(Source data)
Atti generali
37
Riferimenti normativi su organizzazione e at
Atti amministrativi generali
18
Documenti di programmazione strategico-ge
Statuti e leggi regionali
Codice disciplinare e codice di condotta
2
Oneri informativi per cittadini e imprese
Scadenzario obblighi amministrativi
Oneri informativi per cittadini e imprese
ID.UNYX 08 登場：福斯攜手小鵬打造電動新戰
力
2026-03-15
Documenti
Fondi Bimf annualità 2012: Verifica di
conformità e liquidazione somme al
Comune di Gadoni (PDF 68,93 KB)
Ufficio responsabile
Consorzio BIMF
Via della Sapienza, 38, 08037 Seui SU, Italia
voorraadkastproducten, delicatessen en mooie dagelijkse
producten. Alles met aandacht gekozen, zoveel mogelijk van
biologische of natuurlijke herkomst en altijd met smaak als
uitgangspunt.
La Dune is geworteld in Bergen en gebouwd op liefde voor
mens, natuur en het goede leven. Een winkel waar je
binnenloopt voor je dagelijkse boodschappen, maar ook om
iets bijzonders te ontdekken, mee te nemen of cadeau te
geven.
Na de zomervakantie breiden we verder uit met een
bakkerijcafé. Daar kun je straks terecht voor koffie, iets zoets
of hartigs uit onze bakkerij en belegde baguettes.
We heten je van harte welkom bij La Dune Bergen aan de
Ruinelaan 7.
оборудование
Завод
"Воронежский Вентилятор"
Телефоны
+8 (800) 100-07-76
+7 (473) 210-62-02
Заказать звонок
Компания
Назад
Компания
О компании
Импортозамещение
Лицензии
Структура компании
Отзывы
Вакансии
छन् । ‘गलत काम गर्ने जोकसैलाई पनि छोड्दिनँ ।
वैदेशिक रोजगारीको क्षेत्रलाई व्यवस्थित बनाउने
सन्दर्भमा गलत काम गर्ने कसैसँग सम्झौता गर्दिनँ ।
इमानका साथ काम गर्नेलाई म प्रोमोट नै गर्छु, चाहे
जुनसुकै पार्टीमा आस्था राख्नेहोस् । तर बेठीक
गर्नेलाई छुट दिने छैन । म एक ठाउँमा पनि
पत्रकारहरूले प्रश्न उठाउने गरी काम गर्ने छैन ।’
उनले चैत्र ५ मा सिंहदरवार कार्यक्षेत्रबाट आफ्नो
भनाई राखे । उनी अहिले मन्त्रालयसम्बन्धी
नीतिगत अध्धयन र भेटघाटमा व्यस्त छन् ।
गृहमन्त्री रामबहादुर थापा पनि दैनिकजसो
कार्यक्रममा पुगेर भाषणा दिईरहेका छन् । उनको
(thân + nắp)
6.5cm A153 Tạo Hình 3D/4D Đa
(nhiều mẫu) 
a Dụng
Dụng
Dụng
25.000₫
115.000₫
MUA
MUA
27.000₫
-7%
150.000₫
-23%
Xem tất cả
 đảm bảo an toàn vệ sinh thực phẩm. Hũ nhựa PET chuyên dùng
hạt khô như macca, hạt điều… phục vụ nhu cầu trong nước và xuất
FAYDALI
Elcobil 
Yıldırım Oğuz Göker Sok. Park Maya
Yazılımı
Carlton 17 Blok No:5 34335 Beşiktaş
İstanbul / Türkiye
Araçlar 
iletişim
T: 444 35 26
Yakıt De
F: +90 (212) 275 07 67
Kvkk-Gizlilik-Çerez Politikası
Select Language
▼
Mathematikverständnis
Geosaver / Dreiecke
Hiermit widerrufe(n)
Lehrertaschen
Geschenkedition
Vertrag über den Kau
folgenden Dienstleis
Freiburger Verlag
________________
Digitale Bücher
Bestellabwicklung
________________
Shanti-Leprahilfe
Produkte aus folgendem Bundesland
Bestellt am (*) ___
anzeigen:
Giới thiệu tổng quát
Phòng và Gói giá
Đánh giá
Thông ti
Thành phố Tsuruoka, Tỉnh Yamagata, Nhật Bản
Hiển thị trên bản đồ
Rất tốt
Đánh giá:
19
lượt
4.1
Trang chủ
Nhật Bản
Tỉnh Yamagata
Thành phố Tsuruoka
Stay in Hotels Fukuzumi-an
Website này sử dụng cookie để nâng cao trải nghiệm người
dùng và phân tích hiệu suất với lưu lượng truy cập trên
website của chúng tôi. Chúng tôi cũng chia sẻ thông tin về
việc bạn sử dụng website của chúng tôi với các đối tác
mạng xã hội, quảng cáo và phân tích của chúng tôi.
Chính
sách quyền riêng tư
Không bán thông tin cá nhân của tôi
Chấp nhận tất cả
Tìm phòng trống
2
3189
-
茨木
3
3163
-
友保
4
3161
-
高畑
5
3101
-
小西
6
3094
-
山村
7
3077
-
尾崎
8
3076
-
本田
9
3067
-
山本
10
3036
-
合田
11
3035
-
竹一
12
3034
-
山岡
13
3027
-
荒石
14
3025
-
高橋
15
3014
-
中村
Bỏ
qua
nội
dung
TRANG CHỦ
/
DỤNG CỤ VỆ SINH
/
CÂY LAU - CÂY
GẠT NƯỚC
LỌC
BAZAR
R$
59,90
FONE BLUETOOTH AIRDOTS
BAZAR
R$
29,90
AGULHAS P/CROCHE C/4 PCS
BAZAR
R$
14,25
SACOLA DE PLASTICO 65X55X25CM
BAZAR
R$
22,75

**ABOUT THIS EXERCISE**
Retype everything from the first of the rows above down to the line containing "Comune di Gadoni (PDF 68,93 KB)", with both of those lines included.

**RESULT OF THIS EXERCISE**
Atti generali
37
Riferimenti normativi su organizzazione e at
Atti amministrativi generali
18
Documenti di programmazione strategico-ge
Statuti e leggi regionali
Codice disciplinare e codice di condotta
2
Oneri informativi per cittadini e imprese
Scadenzario obblighi amministrativi
Oneri informativi per cittadini e imprese
ID.UNYX 08 登場：福斯攜手小鵬打造電動新戰
力
2026-03-15
Documenti
Fondi Bimf annualità 2012: Verifica di
conformità e liquidazione somme al
Comune di Gadoni (PDF 68,93 KB)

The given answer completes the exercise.